DATA EXCERPT.
********************

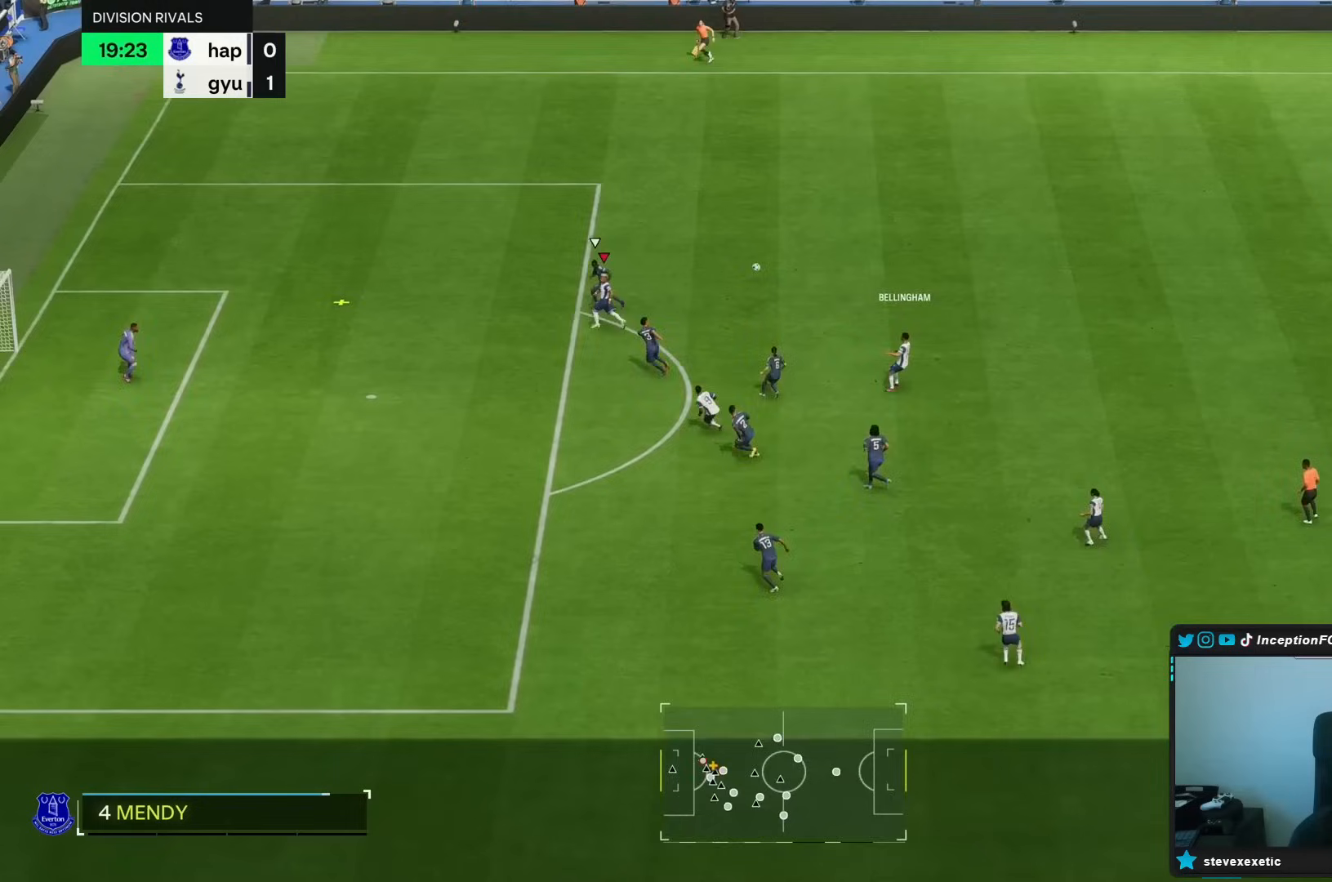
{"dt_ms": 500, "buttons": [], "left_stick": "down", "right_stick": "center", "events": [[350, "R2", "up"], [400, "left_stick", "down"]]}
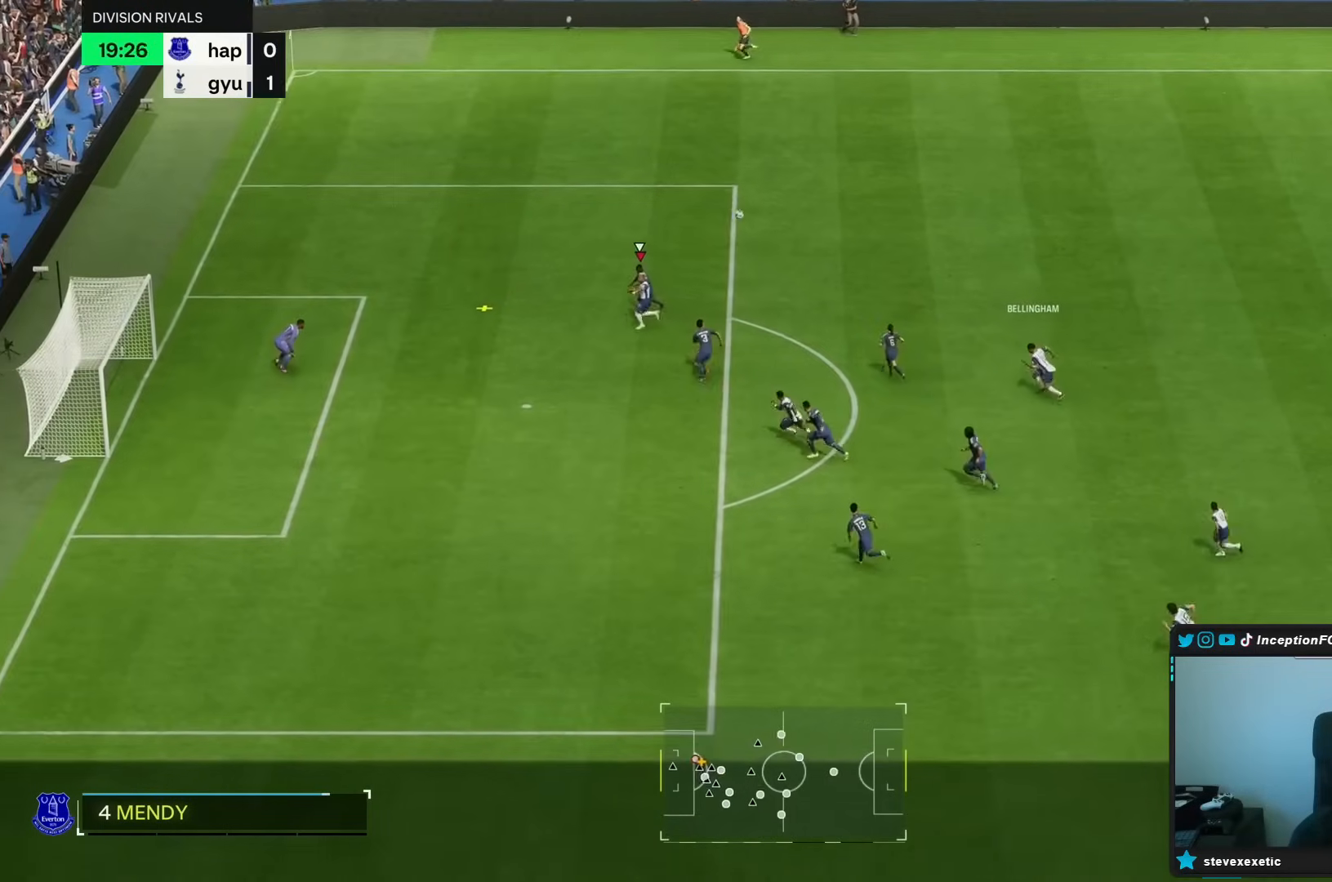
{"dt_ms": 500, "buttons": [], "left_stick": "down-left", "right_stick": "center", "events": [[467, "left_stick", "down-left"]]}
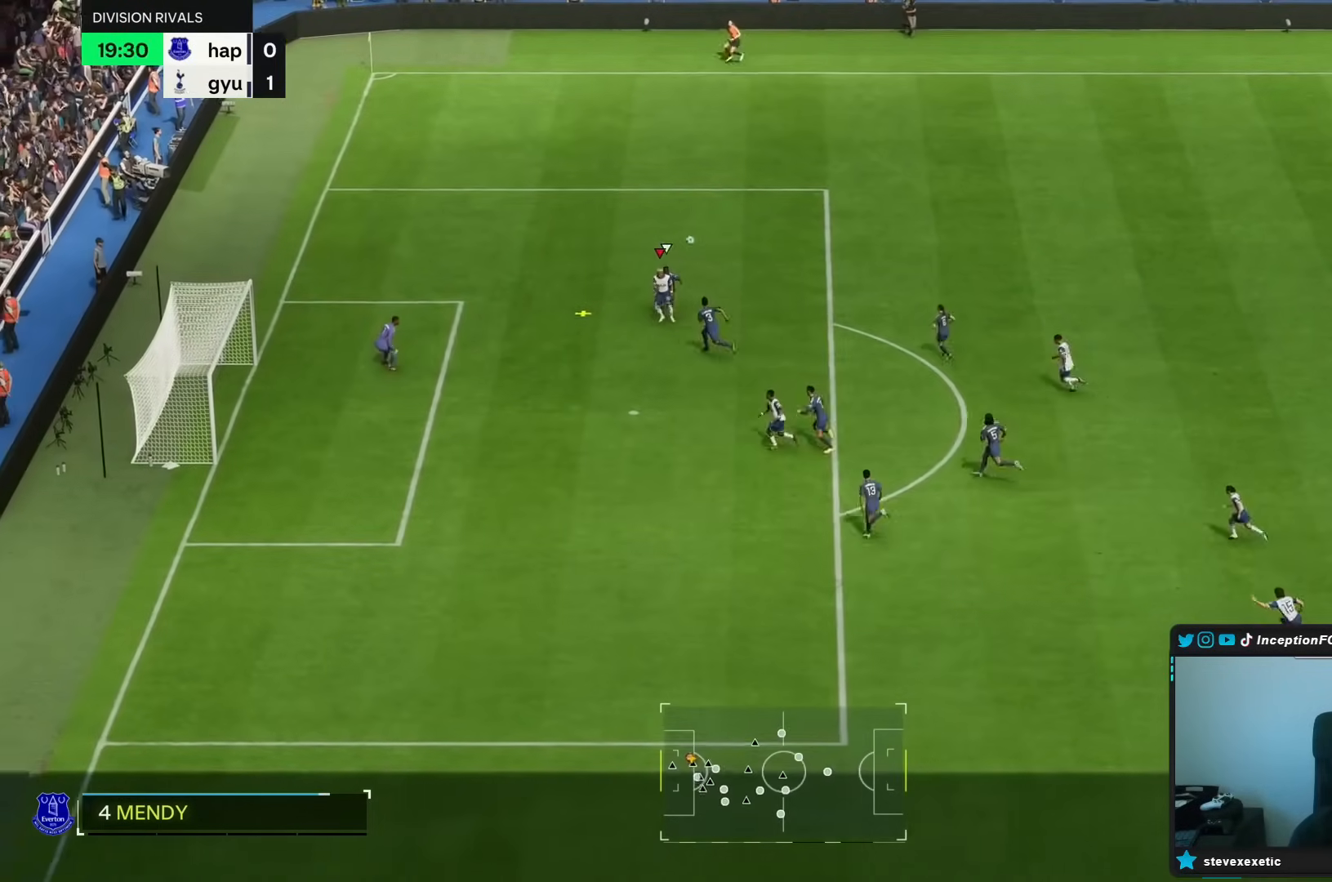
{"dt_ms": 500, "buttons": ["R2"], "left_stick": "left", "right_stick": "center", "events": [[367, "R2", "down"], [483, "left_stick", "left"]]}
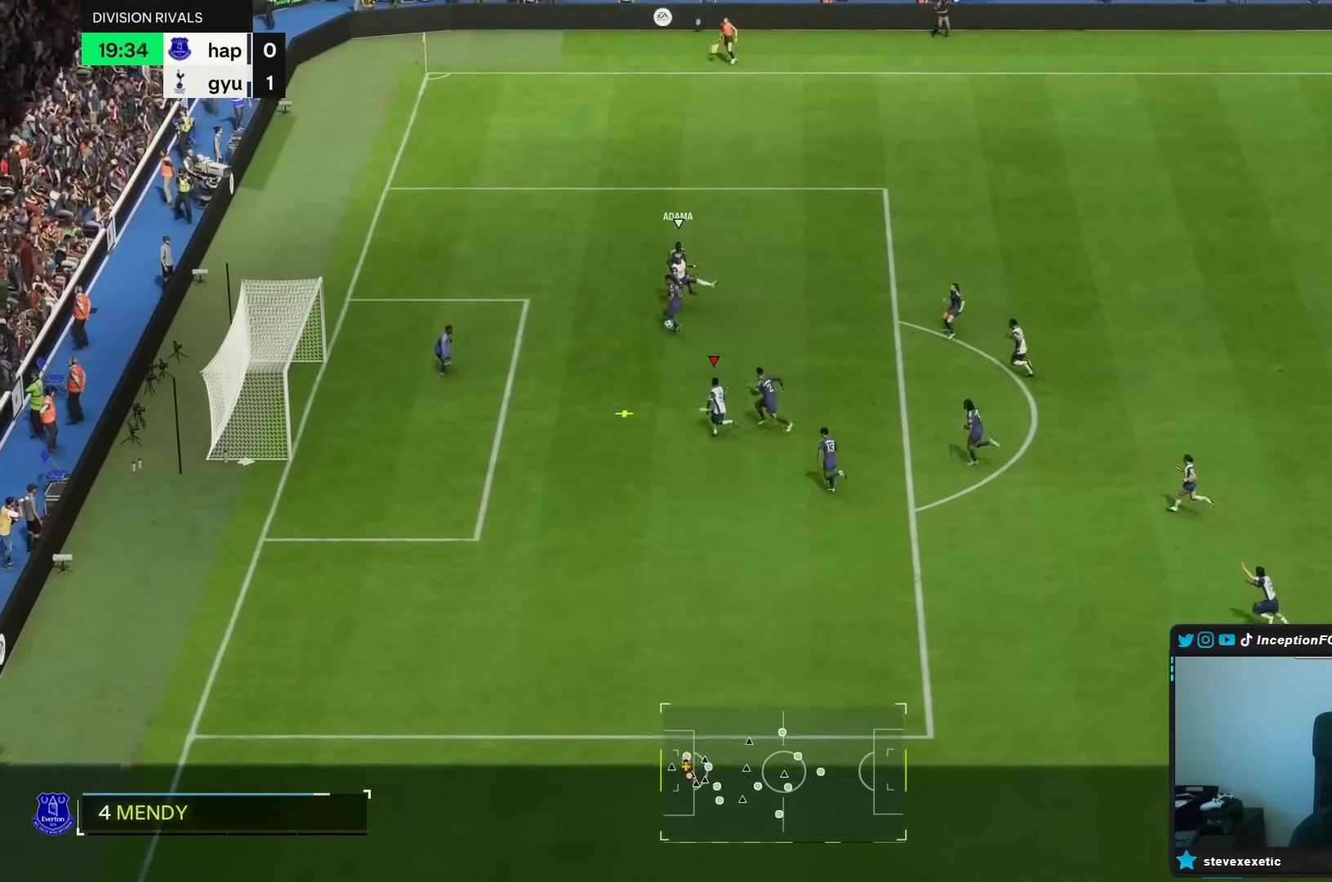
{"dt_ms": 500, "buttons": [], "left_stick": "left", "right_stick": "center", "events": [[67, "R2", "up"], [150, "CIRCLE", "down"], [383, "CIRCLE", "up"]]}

********************

EXERCISE BRIEF. Return every line above word for word, minus images.

OUTPUT FOR THIS TASK.
{"dt_ms": 500, "buttons": [], "left_stick": "down", "right_stick": "center", "events": [[350, "R2", "up"], [400, "left_stick", "down"]]}
{"dt_ms": 500, "buttons": [], "left_stick": "down-left", "right_stick": "center", "events": [[467, "left_stick", "down-left"]]}
{"dt_ms": 500, "buttons": ["R2"], "left_stick": "left", "right_stick": "center", "events": [[367, "R2", "down"], [483, "left_stick", "left"]]}
{"dt_ms": 500, "buttons": [], "left_stick": "left", "right_stick": "center", "events": [[67, "R2", "up"], [150, "CIRCLE", "down"], [383, "CIRCLE", "up"]]}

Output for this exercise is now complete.